Dante se paró frente a ella y comenzó a aflojarse la corbata.  “Ya eres mi esposa. El sacerdote lo dijo. Los anillos están en tu dedo. Después de lo que pasó hoy, necesitas mi protección más que nunca.”

Ella lo miró, con la ira contenida entre las lágrimas. —¿Protección? Tu mundo es lo que provocó que me atacaran hoy. Me tiraron huevos. Me insultaron mientras mis propios padres se quedaban allí parados sin hacer nada.

Él se sacudió la chaqueta mojada. —Esa gente aprenderá lo que pasa cuando tocan lo que es mío. Ya he enviado hombres para que se encarguen de ellos.

Liliana se puso de pie con piernas temblorosas. —No soy tuya. No soy una propiedad que puedas reclamar solo porque mi padre hizo un trato.

Dante se acercó hasta que apenas quedó espacio entre ellos. La dominaba con su estatura. —Te convertiste en mía en el momento en que dijiste «sí, quiero». Y yo protejo lo que es mío. Destruyo lo que lo amenaza.

Levantó la mano y le apartó un mechón de pelo mojado de la cara. El contacto le provocó una chispa indeseada. Odiaba ser tan consciente de él. El calor de su cuerpo. La fuerza de sus dedos.

—Estás temblando —dijo con voz más baja.

—Tengo frío —mintió ella.

 Extendió la mano detrás de ella y lentamente desabrochó el vestido de novia destrozado. El sonido de la cremallera resonó en el silencio de la habitación. Liliana se tensó, pero no lo detuvo. La pesada tela se desprendió de su piel.
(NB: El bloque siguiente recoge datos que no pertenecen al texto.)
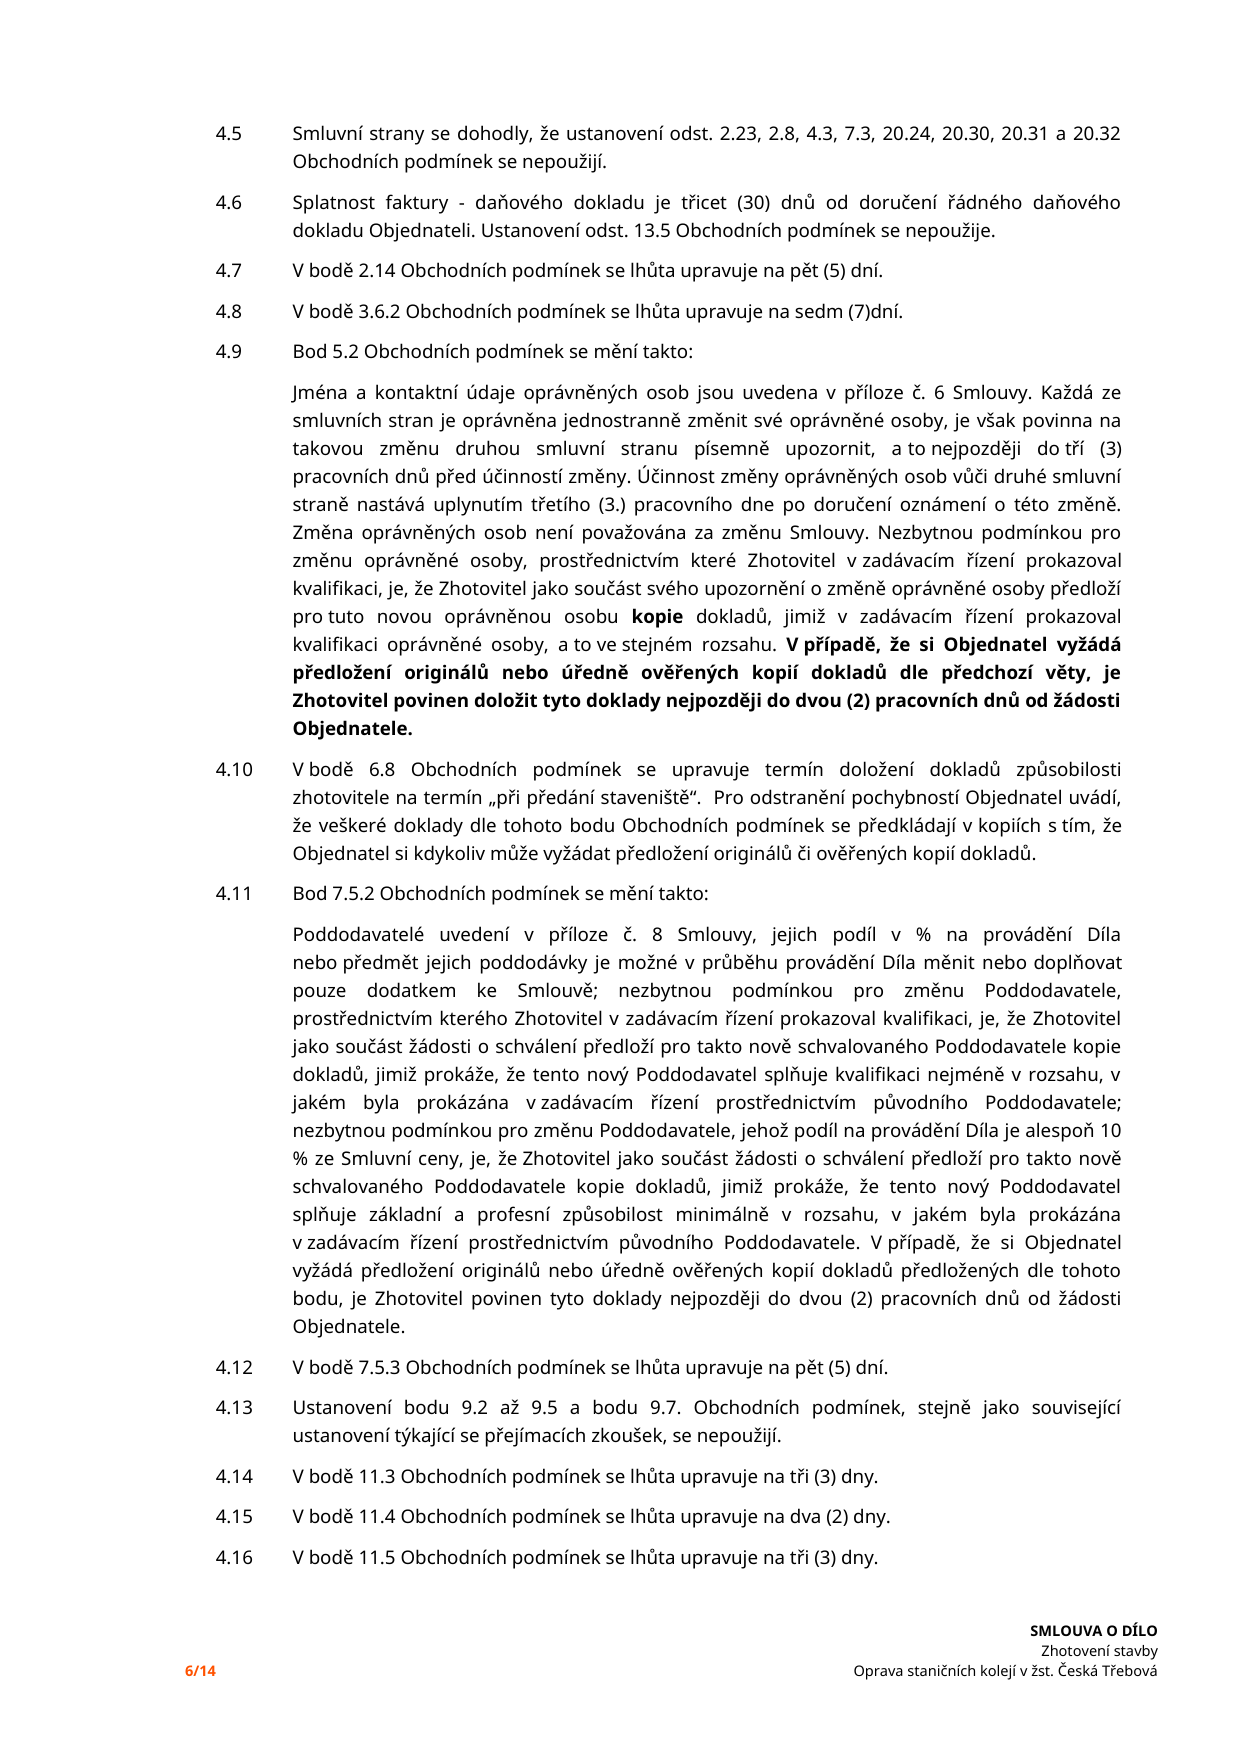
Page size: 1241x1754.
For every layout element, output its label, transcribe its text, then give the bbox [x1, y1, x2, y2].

text Poddodavatelé uvedení v příloze č. 8 Smlouvy, jejich podíl v % na provádění Díla nebo předmět jejich poddodávky je možné v průběhu provádění Díla měnit nebo doplňovat pouze dodatkem ke Smlouvě; nezbytnou podmínkou pro změnu Poddodavatele, prostřednictvím kterého Zhotovitel v zadávacím řízení prokazoval kvalifikaci, je, že Zhotovitel jako součást žádosti o schválení předloží pro takto nově schvalovaného Poddodavatele kopie dokladů, jimiž prokáže, že tento nový Poddodavatel splňuje kvalifikaci nejméně v rozsahu, v jakém byla prokázána v zadávacím řízení prostřednictvím původního Poddodavatele; nezbytnou podmínkou pro změnu Poddodavatele, jehož podíl na provádění Díla je alespoň 10 % ze Smluvní ceny, je, že Zhotovitel jako součást žádosti o schválení předloží pro takto nově schvalovaného Poddodavatele kopie dokladů, jimiž prokáže, že tento nový Poddodavatel splňuje základní a profesní způsobilost minimálně v rozsahu, v jakém byla prokázána v zadávacím řízení prostřednictvím původního Poddodavatele. V případě, že si Objednatel vyžádá předložení originálů nebo úředně ověřených kopií dokladů předložených dle tohoto bodu, je Zhotovitel povinen tyto doklady nejpozději do dvou (2) pracovních dnů od žádosti Objednatele. [292, 921, 1122, 1339]
text Jména a kontaktní údaje oprávněných osob jsou uvedena v příloze č. 6 Smlouvy. Každá ze smluvních stran je oprávněna jednostranně změnit své oprávněné osoby, je však povinna na takovou změnu druhou smluvní stranu písemně upozornit, a to nejpozději do tří (3) pracovních dnů před účinností změny. Účinnost změny oprávněných osob vůči druhé smluvní straně nastává uplynutím třetího (3.) pracovního dne po doručení oznámení o této změně. Změna oprávněných osob není považována za změnu Smlouvy. Nezbytnou podmínkou pro změnu oprávněné osoby, prostřednictvím které Zhotovitel v zadávacím řízení prokazoval kvalifikaci, je, že Zhotovitel jako součást svého upozornění o změně oprávněné osoby předloží pro tuto novou oprávněnou osobu kopie dokladů, jimiž v zadávacím řízení prokazoval kvalifikaci oprávněné osoby, a to ve stejném rozsahu. V případě, že si Objednatel vyžádá předložení originálů nebo úředně ověřených kopií dokladů dle předchozí věty, je Zhotovitel povinen doložit tyto doklady nejpozději do dvou (2) pracovních dnů od žádosti Objednatele. [292, 379, 1122, 741]
text V bodě 11.5 Obchodních podmínek se lhůta upravuje na tři (3) dny. [216, 1544, 1122, 1569]
text V bodě 3.6.2 Obchodních podmínek se lhůta upravuje na sedm (7)dní. [216, 298, 1122, 324]
text Splatnost faktury - daňového dokladu je třicet (30) dnů od doručení řádného daňového dokladu Objednateli. Ustanovení odst. 13.5 Obchodních podmínek se nepoužije. [216, 189, 1122, 243]
text V bodě 2.14 Obchodních podmínek se lhůta upravuje na pět (5) dní. [216, 258, 1122, 283]
text Bod 7.5.2 Obchodních podmínek se mění takto: [216, 881, 1122, 906]
text Ustanovení bodu 9.2 až 9.5 a bodu 9.7. Obchodních podmínek, stejně jako související ustanovení týkající se přejímacích zkoušek, se nepoužijí. [216, 1394, 1122, 1448]
text Bod 5.2 Obchodních podmínek se mění takto: [216, 339, 1122, 364]
text V bodě 7.5.3 Obchodních podmínek se lhůta upravuje na pět (5) dní. [216, 1354, 1122, 1379]
text V bodě 11.4 Obchodních podmínek se lhůta upravuje na dva (2) dny. [216, 1503, 1122, 1529]
text Smluvní strany se dohodly, že ustanovení odst. 2.23, 2.8, 4.3, 7.3, 20.24, 20.30, 20.31 a 20.32 Obchodních podmínek se nepoužijí. [216, 121, 1122, 174]
text V bodě 6.8 Obchodních podmínek se upravuje termín doložení dokladů způsobilosti zhotovitele na termín „při předání staveniště“. Pro odstranění pochybností Objednatel uvádí, že veškeré doklady dle tohoto bodu Obchodních podmínek se předkládají v kopiích s tím, že Objednatel si kdykoliv může vyžádat předložení originálů či ověřených kopií dokladů. [216, 756, 1122, 866]
text V bodě 11.3 Obchodních podmínek se lhůta upravuje na tři (3) dny. [216, 1463, 1122, 1488]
Se quedó allí, solo con su ropa interior blanca de encaje, abrazada a sí misma.

Dante fue al armario y regresó con una de sus camisas negras. Se la puso sobre los hombros. Olía a él y le llegaba hasta los muslos.
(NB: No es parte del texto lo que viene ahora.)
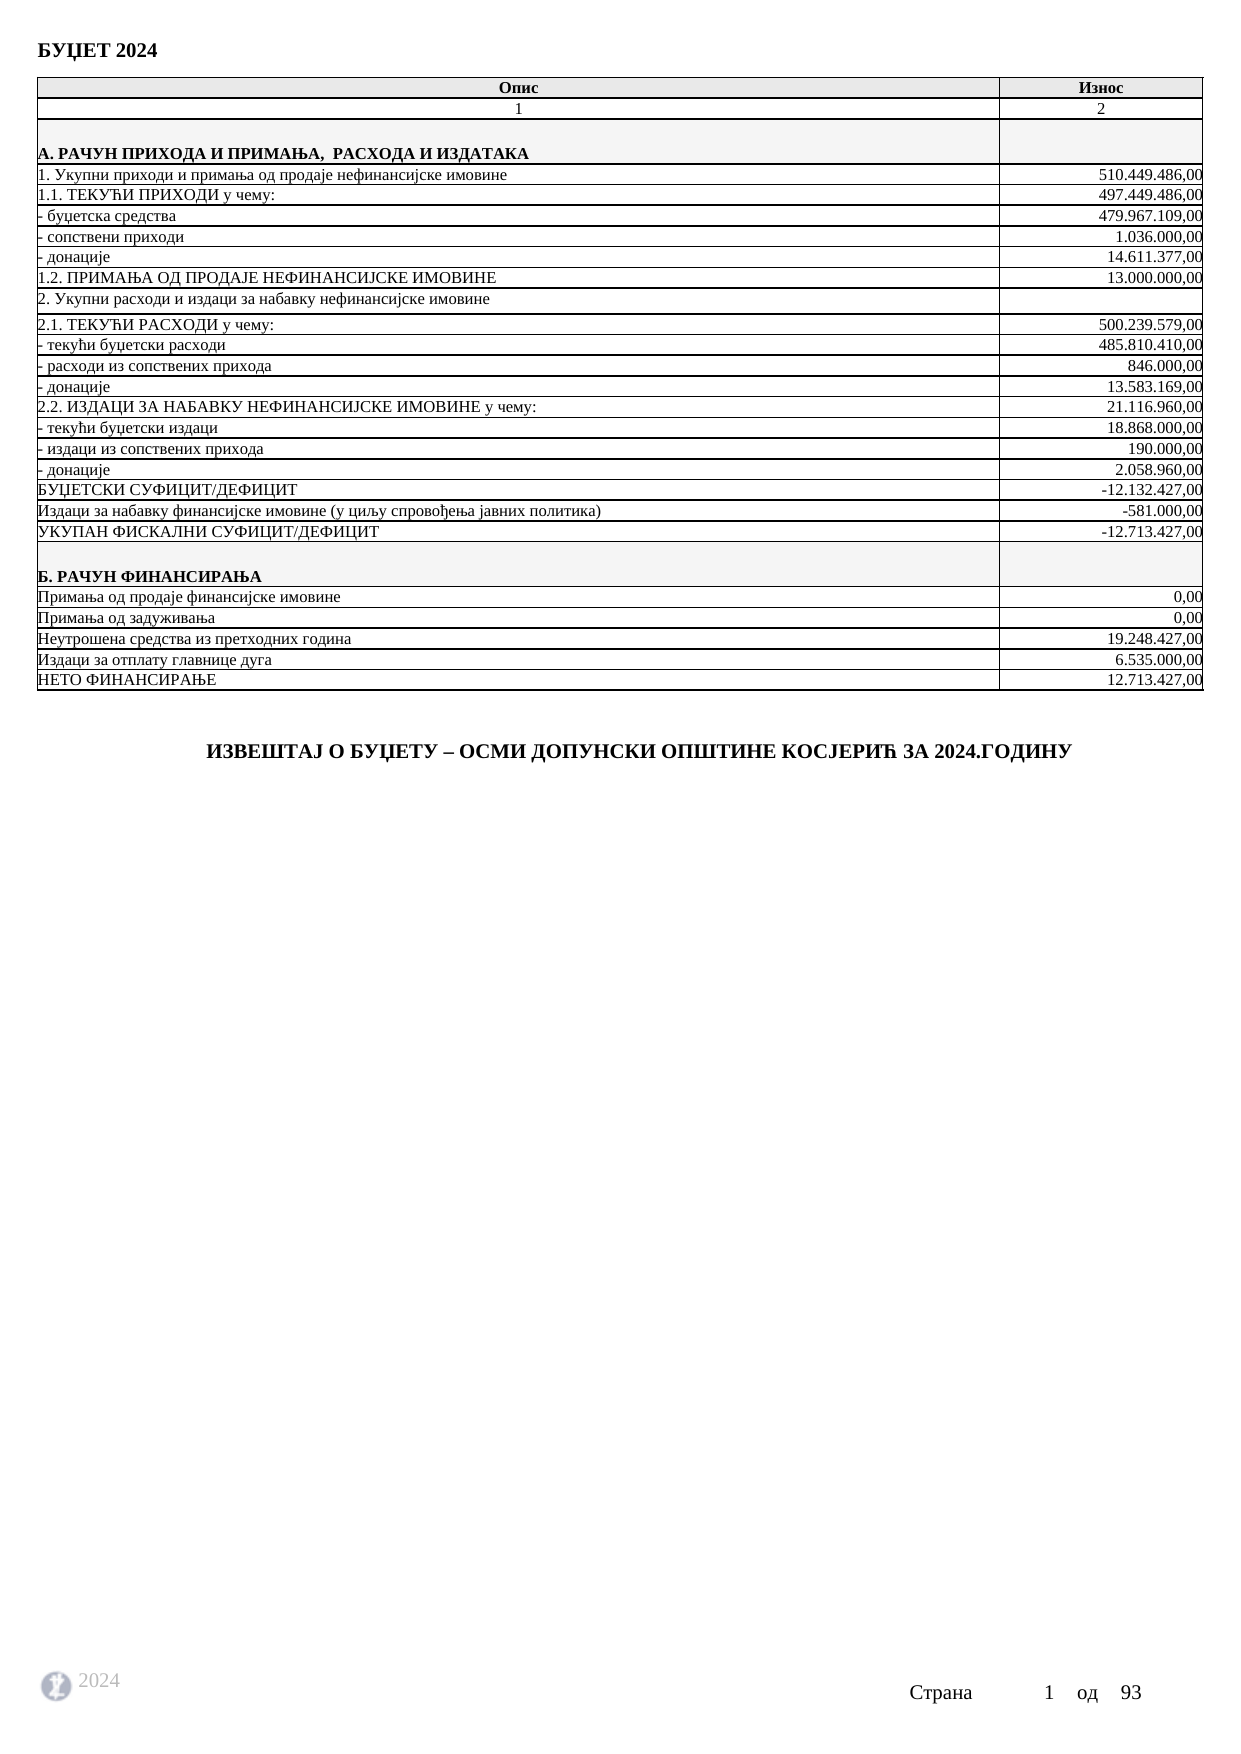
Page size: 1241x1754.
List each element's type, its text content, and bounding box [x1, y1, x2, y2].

—Abrígate —ordenó en voz baja.

Liliana se metió los brazos en las mangas. La camisa era suave y cálida. Se recostó en la cama, encogiendo las rodillas. Dante permaneció de pie, observándola.

—Quienquiera que esté haciendo esto es audaz —dijo—. Hoy se acercaron a mi coche. Eso significa que tienen recursos. O ayuda desde dentro.

—¿Desde dentro de dónde? —preguntó ella.

—O de tu familia o de la mía.

Las palabras quedaron suspendidas en el aire entre ellos. Liliana sintió un nuevo temor en el estómago.

El teléfono de Dante vibró.  Lo revisó y su rostro se endureció. —Mi técnico encontró algo en la memoria USB. Una huella digital parcial. Tenemos nuestra primera pista real.

Liliana lo miró, con una débil chispa de esperanza. —¿Qué pasa?

Antes de que pudiera responder, las luces del dormitorio parpadearon. En algún lugar de la planta baja, una fuerte alarma comenzó a sonar.

Dante sacó una pistola de la funda que llevaba bajo la chaqueta. El sonido de pasos apresurados resonó escaleras arriba.

—Quédate aquí —ordenó, dirigiéndose hacia la puerta.

El corazón de Liliana latía con fuerza. —¿Qué está pasando?

Él la miró de nuevo, con los ojos oscuros y amenazantes. —Alguien acaba de entrar por la puerta de la finca. Están dentro de la casa.

La puerta se cerró de golpe tras él, dejando a Liliana sola en el enorme dormitorio, vestida solo con su camisa, escuchando el estruendo de las alarmas por toda la mansión.

El verdadero espectáculo acababa de empezar.